LITR 5535: American Romanticism

Student Poetry Presentation 2005

William White Jr.

A GRACIOUS DISCUSSION
ABOUT WALT WHITMAN

From By THE ROADSIDE

                              When I Heard the Learn’d Astronomer

When I heard the learn’d astronomer,

When I heard the proofs, the figures, were ranged in
columns before me,

When I was shown the charts and diagrams, to add, divide,
and measure
them,

When I sitting heard the astronomer where he lectured with
much applause
in the lecture-room,

How soon unaccountable I became tired and sick,

Till rising and gliding out I wander’d off by myself,

In the mystical moist night-air, and from, time to time

Look’d up in perfect silence at the stars.

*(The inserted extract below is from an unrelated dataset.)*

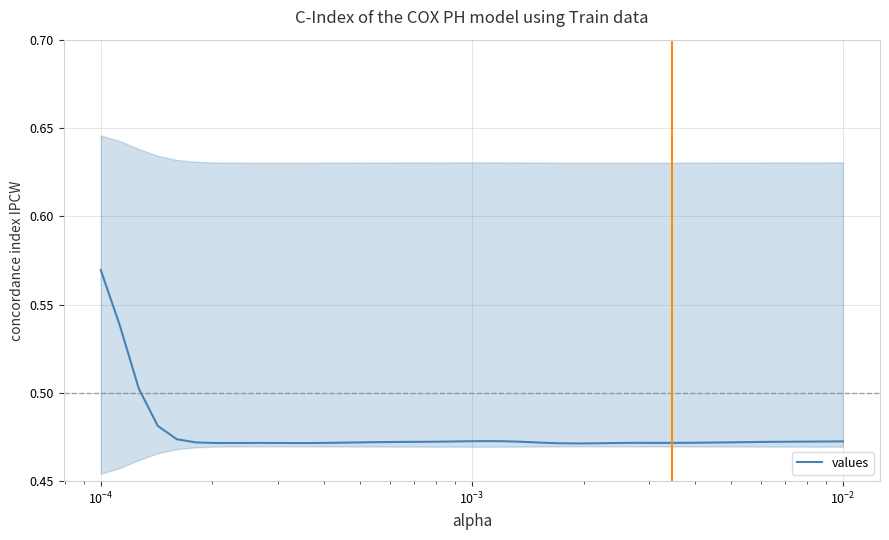

Reading left to right, extract all data points from this chart.

0.6	0.5	0.5	0.5	0.5	0.5	0.5	0.5	0.5	0.5	0.5	0.5	0.5	0.5	0.5	0.5	0.5	0.5	0.5	0.5	0.5	0.5	0.5	0.5	0.5	0.5	0.5	0.5	0.5	0.5	0.5	0.5	0.5	0.5	0.5	0.5	0.5	0.5	0.5	0.5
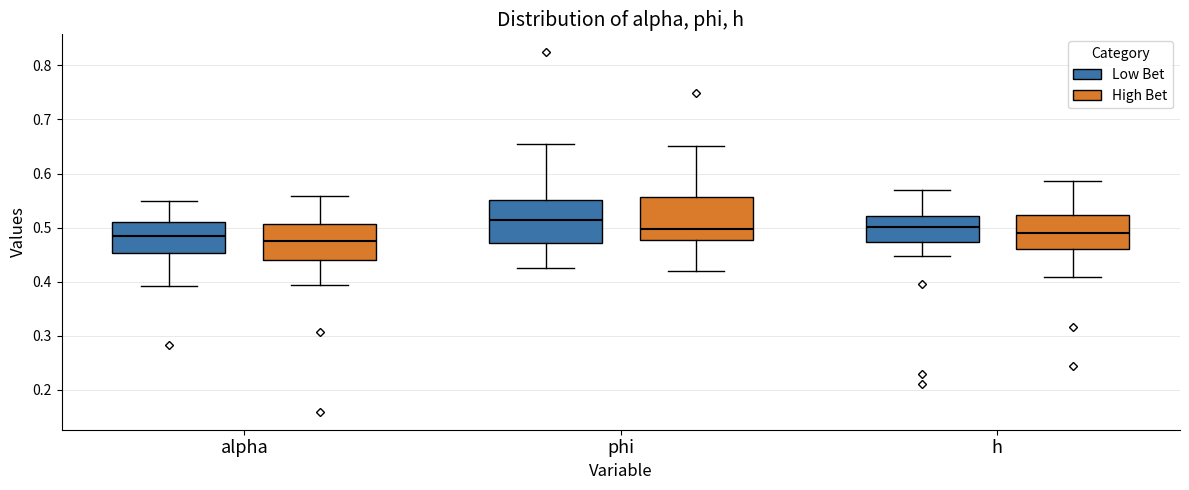

Which box's median line is the highest?

phi (Low Bet)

___________________________________

Walt Whitman was born on May 31, 1819 on the West Hills of Long Island,
New York.

Whitman left school at age eleven and became an office boy at a law firm
and in a doctor’s office. By twelve, he had learned the printer’s trade and
according to his biography “ad fallen in love with the written word.”

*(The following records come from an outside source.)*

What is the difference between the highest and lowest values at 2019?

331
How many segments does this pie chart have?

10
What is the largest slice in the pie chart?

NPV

During 1848 and 1855  Whitman developed a style of poetry that astonished
Ralph Waldo Emerson who was a Transcendentalist ((between 1850 and
1860 there was a unique and creative concentration of writing like no other
period in American history).

POEM REVIEW: The first stanza displays rational words and phrases
like “ranged in columns,” “charts and diagrams,” and “add, divide,
and measure.” I am not sure about second stanza – but the fourth stanza
has two transitional lines and then the genre changes to words and
phrases like “mystical moist night-air.”

Questions:

  1. Do you feel that Whitman’s style of writing (in this poem) defines
    mostly the Romantic or Enlightenment movement?

 

  1. In the above poem, what words show that Whitman uses both the
    Enlightenment and Romantic styles of writing to show both have a
    place?

 

  1. Are there other words or phrases that show both Enlightenment and
    Romantic genres exists in the poem?

 

  1. Is the poem’s last line a reflection of a rational or romantic genre?